Apesar de preferir atuar no 'front' de batalha a desempenhar funções de cunho burocrático, Luiz Sérgio Wigderowitz, ao longo das mais de quatro décadas de MPRJ, foi convidado por vários procuradores-gerais de Justiça para trabalhar no gabinete. "Hermano Odilon dos Anjos me convidou para assumir a direção-geral de Secretaria, e disse que eu teria liberdade para escolher meus auxiliares. Convidei alguns colegas, muitos jovens, ainda promotores ou defensores. Daí, um fato curioso: o pessoal mais antigo, tradicional, com mais tempo de carreira, apelidou nosso grupo de trabalho como a 'creche do Hermano', pois não éramos ainda procuradores", contou, arrancando risos do público que acompanhava a gravação.
As entrevistas foram encerradas com uma espécie de alerta de ambos. "Trago comigo uma preocupação: o Ministério Público não pode ser autofágico.

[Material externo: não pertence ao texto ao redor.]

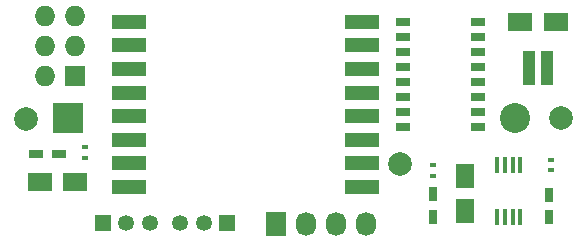
<source format=gts>
G04 #@! TF.FileFunction,Soldermask,Top*
%FSLAX46Y46*%
G04 Gerber Fmt 4.6, Leading zero omitted, Abs format (unit mm)*
G04 Created by KiCad (PCBNEW 4.0.4+e1-6308~48~ubuntu16.04.1-stable) date Fri Sep 23 12:35:51 2016*
%MOMM*%
%LPD*%
G01*
G04 APERTURE LIST*
%ADD10C,0.100000*%
%ADD11C,2.000000*%
%ADD12R,2.540000X2.540000*%
%ADD13C,2.540000*%
%ADD14R,0.600000X0.400000*%
%ADD15R,1.501140X2.148840*%
%ADD16R,0.750000X1.200000*%
%ADD17R,1.200000X0.750000*%
%ADD18R,1.270000X0.760000*%
%ADD19R,0.450000X1.450000*%
%ADD20R,3.000000X1.200000*%
%ADD21R,1.000000X3.000000*%
%ADD22C,1.998980*%
%ADD23R,1.727200X1.727200*%
%ADD24O,1.727200X1.727200*%
%ADD25R,2.148840X1.501140*%
%ADD26R,1.350000X1.350000*%
%ADD27C,1.350000*%
%ADD28R,1.727200X2.032000*%
%ADD29O,1.727200X2.032000*%
G04 APERTURE END LIST*
D10*
D11*
X145161000Y-87947500D03*
D12*
X103404000Y-87884000D03*
D13*
X141224000Y-87884000D03*
D14*
X104838500Y-91255000D03*
X104838500Y-90355000D03*
D15*
X136969500Y-92796360D03*
X136969500Y-95798640D03*
D16*
X144145000Y-96327000D03*
X144145000Y-94427000D03*
X134302500Y-94366000D03*
X134302500Y-96266000D03*
D17*
X102613500Y-90932000D03*
X100713500Y-90932000D03*
D14*
X134302500Y-92779000D03*
X134302500Y-91879000D03*
X144272000Y-92334500D03*
X144272000Y-91434500D03*
D18*
X138112500Y-79756000D03*
X131762500Y-79756000D03*
X138112500Y-81026000D03*
X131762500Y-81026000D03*
X138112500Y-82296000D03*
X131762500Y-82296000D03*
X138112500Y-83566000D03*
X131762500Y-83566000D03*
X138112500Y-84836000D03*
X131762500Y-84836000D03*
X138112500Y-86106000D03*
X131762500Y-86106000D03*
X138112500Y-87376000D03*
X131762500Y-87376000D03*
X138112500Y-88646000D03*
X131762500Y-88646000D03*
D19*
X139741000Y-96307000D03*
X140391000Y-96307000D03*
X141041000Y-96307000D03*
X141691000Y-96307000D03*
X141691000Y-91907000D03*
X141041000Y-91907000D03*
X140391000Y-91907000D03*
X139741000Y-91907000D03*
D20*
X108582000Y-79756000D03*
X108582000Y-81756000D03*
X108582000Y-83756000D03*
X108582000Y-85756000D03*
X108582000Y-87756000D03*
X108582000Y-89756000D03*
X108582000Y-91756000D03*
X108582000Y-93756000D03*
X128282000Y-93756000D03*
X128282000Y-91756000D03*
X128282000Y-89756000D03*
X128282000Y-87756000D03*
X128282000Y-85756000D03*
X128282000Y-83756000D03*
X128282000Y-81756000D03*
X128282000Y-79756000D03*
D21*
X142392500Y-83693000D03*
X143992500Y-83693000D03*
D22*
X131508500Y-91821000D03*
D23*
X104013000Y-84328000D03*
D24*
X101473000Y-84328000D03*
X104013000Y-81788000D03*
X101473000Y-81788000D03*
X104013000Y-79248000D03*
X101473000Y-79248000D03*
D25*
X144693640Y-79756000D03*
X141691360Y-79756000D03*
X101010720Y-93345000D03*
X104013000Y-93345000D03*
D26*
X106331000Y-96837500D03*
D27*
X108331000Y-96837500D03*
X110331000Y-96837500D03*
D26*
X116871500Y-96837500D03*
D27*
X114871500Y-96837500D03*
X112871500Y-96837500D03*
D28*
X121031000Y-96901000D03*
D29*
X123571000Y-96901000D03*
X126111000Y-96901000D03*
X128651000Y-96901000D03*
D11*
X99822000Y-88011000D03*
M02*

</source>
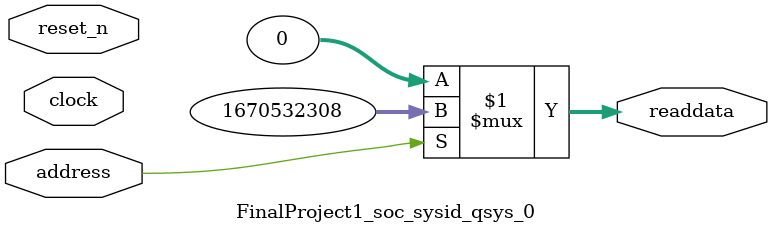
<source format=v>



// synthesis translate_off
`timescale 1ns / 1ps
// synthesis translate_on

// turn off superfluous verilog processor warnings 
// altera message_level Level1 
// altera message_off 10034 10035 10036 10037 10230 10240 10030 

module FinalProject1_soc_sysid_qsys_0 (
               // inputs:
                address,
                clock,
                reset_n,

               // outputs:
                readdata
             )
;

  output  [ 31: 0] readdata;
  input            address;
  input            clock;
  input            reset_n;

  wire    [ 31: 0] readdata;
  //control_slave, which is an e_avalon_slave
  assign readdata = address ? 1670532308 : 0;

endmodule



</source>
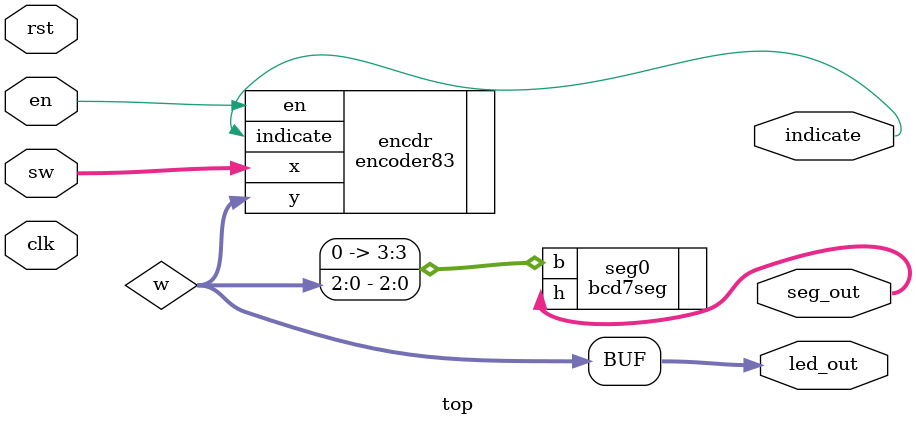
<source format=v>
module top(
    input [7:0]sw,
    input en,
    input clk,
    input rst,
    output reg [2:0] led_out,
    output reg indicate,
    output reg [6:0] seg_out
);

wire [2:0]w;

assign led_out = w;

encoder83 encdr(
    .x(sw),
    .en(en),
    .y(w),
    .indicate(indicate)
);

bcd7seg seg0(
    .b({1'b0,w}),
    .h(seg_out)
);
endmodule


</source>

Já acontecia antes mas, a partir da carta de Ipojuca, de 2012, passei a observar que um maior número de colegas passou a se recusar a falar numa série de processos, entendendo que não haveria interesse público que devesse ser tutelado pelo MP. Não se dão conta de que o MP brasileiro chegou aonde chegou porque soube ocupar espaços, ser útil à sociedade, que hoje reconhece o seu valor. Não deve abrir mão de ocupá-los", defendeu.
Leny concordou com a afirmação do colega. E foi além. "Essa postura exclusivista não pode ser aceita, pois vai contra a Constituição de 1988, que estabeleceu o MP como defensor da sociedade democrática. Há, sim, interesse público em tudo o que fazemos. Cuidamos do ordenamento jurídico, para que seja aplicado de forma justa, dos direitos das crianças, dos idosos, dos internados em hospitais psiquiátricos. Do outro lado, o que existe, de forma geral no mundo e, também no Brasil, é o interesse em diminuir a nossa instituição a cada instante. Isso não me aflige. Enquanto existir a tendência humana de infração das normas legais, teremos inimigos. Lutemos. Ninguém vai acabar com o Ministério Público. Hoje, a sociedade sabe que pode confiar em nós, pois estamos alertas, a postos", sentenciou.